[Begin EXTRACT]
DataFrame.toJavaRDD cause fetching data to driver, is it expected ?

2015-11-04 Thread Aliaksei Tsyvunchyk
Hello folks,

Recently I have noticed unexpectedly big network traffic between Driver Program 
and Worker node.
During debugging I have figured out that it is caused by following block of 
code 

—— Java ——— — 
DataFrame etpvRecords = context.sql(" SOME SQL query here");
Mapper m = new Mapper(localValue, ProgramId::toProgId);
return etpvRecords
.toJavaRDD()
.map(m::mapHutPutViewingRow)
.reduce(Reducer::reduce);
—— Java  

I’m using debug breakpoint and OS X nettop to monitor traffic between 
processes. So before approaching line toJavaRDD() I have 500Kb of traffic and 
after executing this line I have 2.2 Mb of traffic. But when I check size of 
result of reduce function it is 10 Kb.
[End EXTRACT]
» GOALS
1. In the forum post, how much traffic did the author see after the toJavaRDD() line ran?
2. Give every method called in the chain on etpvRecords in the forum post's Java code.
[Begin RECORDS SHOWN]
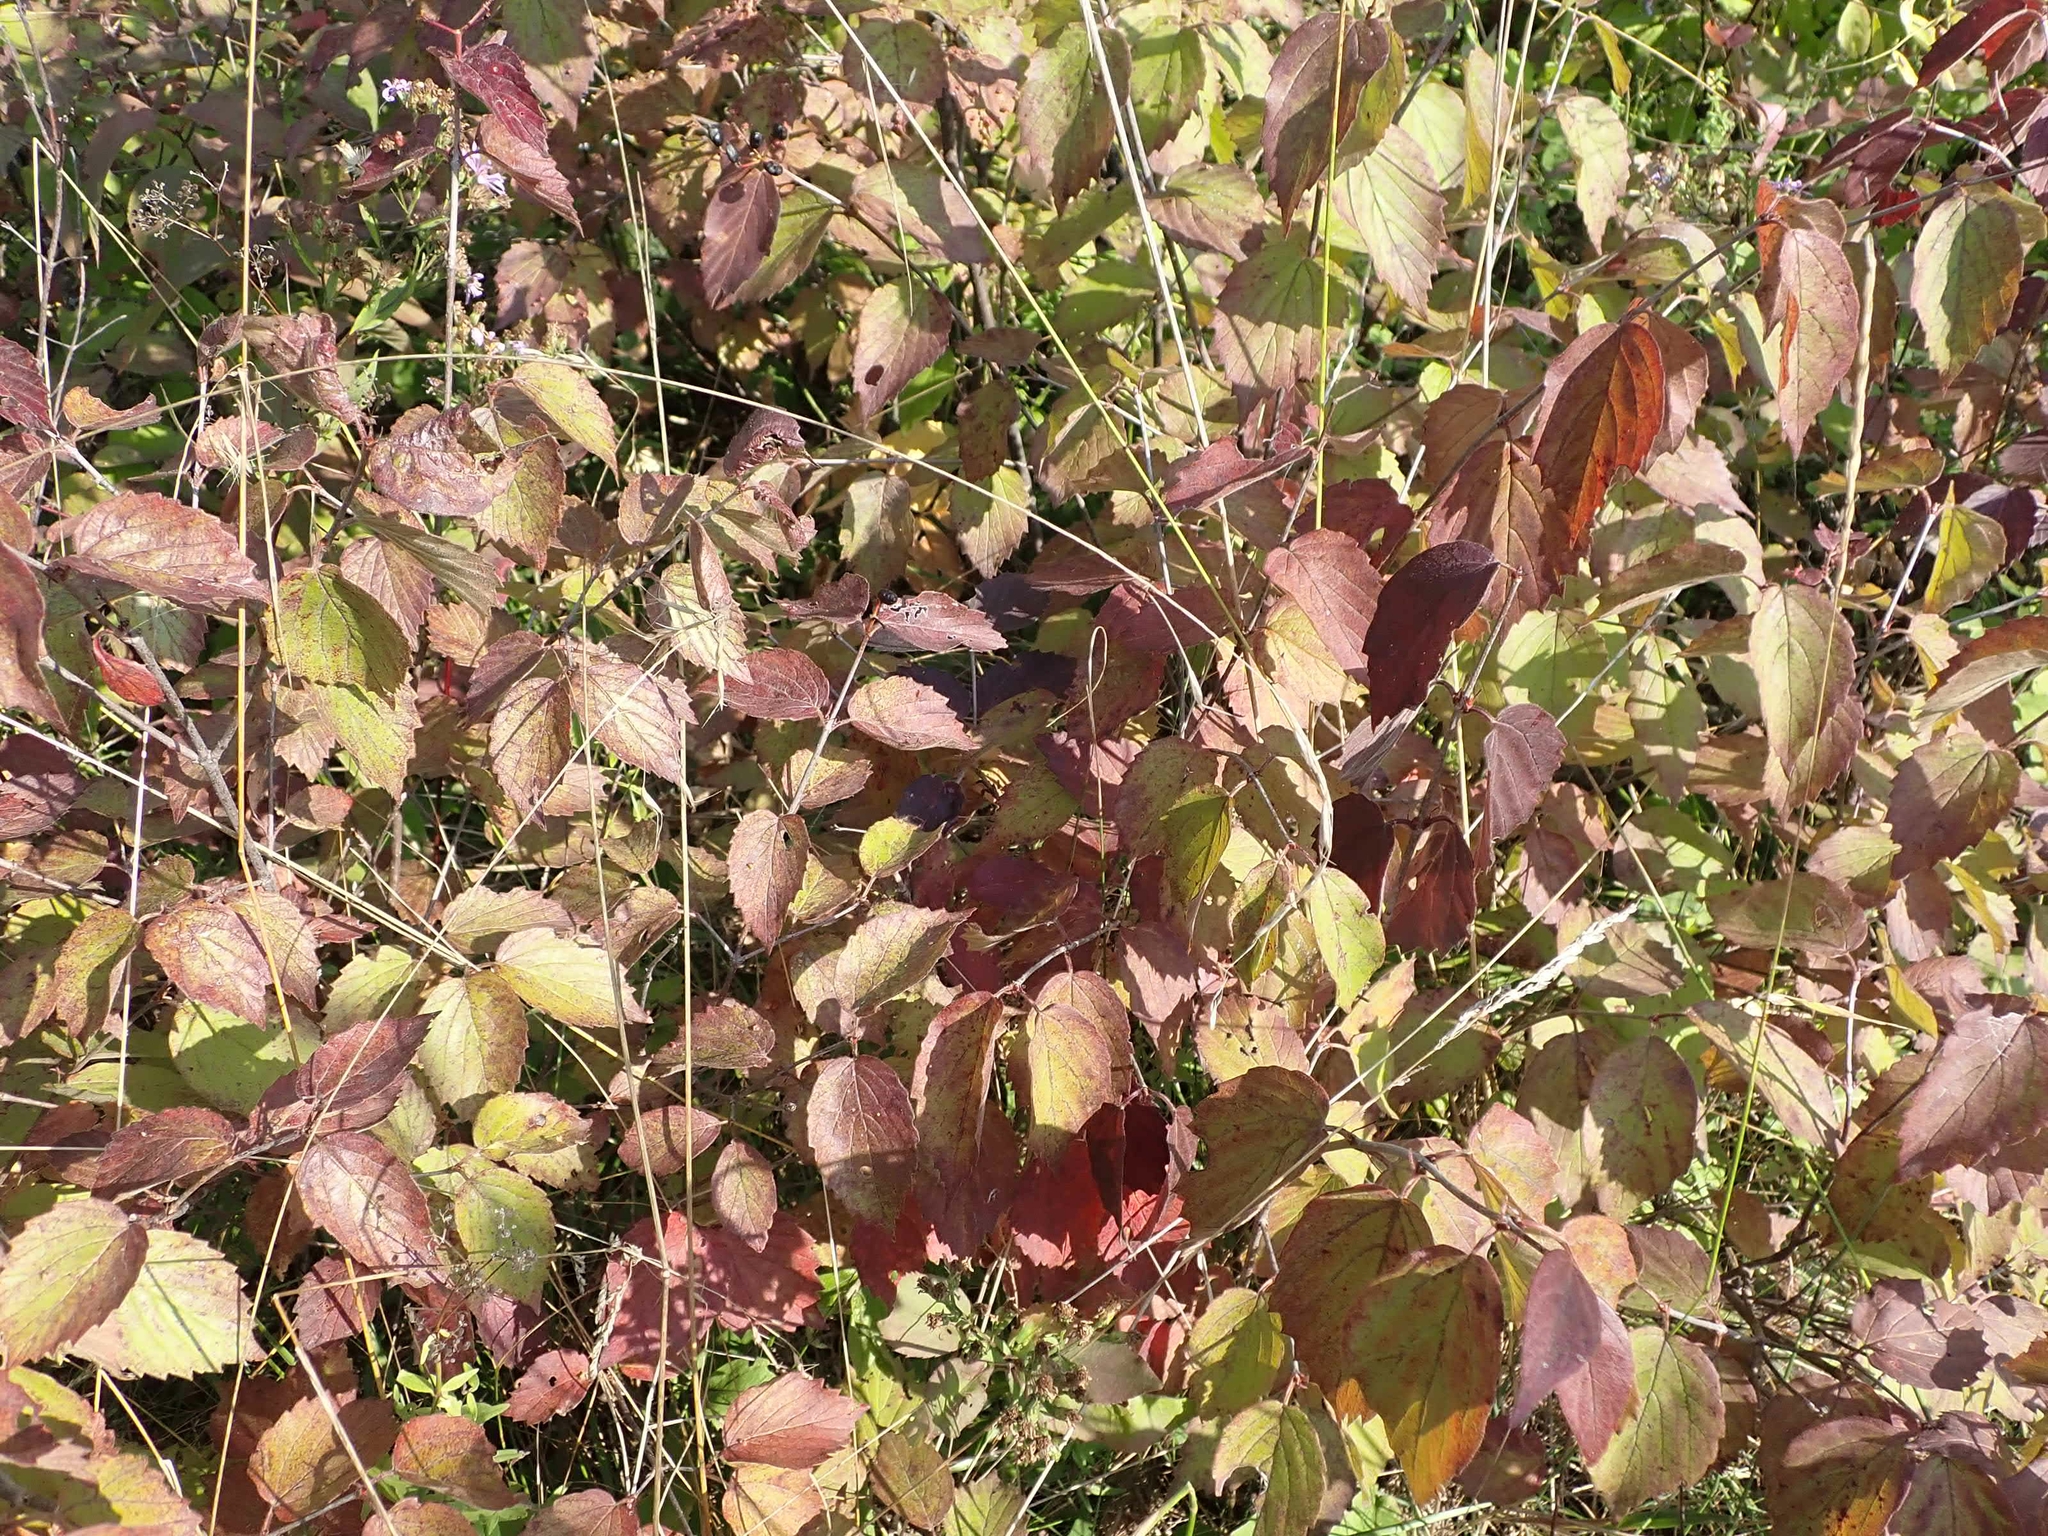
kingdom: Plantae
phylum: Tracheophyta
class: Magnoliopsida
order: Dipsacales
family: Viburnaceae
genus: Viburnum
[End RECORDS SHOWN]
» SOLUTIONS
1. 2.2 Mb

2. toJavaRDD(), map(m::mapHutPutViewingRow), reduce(Reducer::reduce)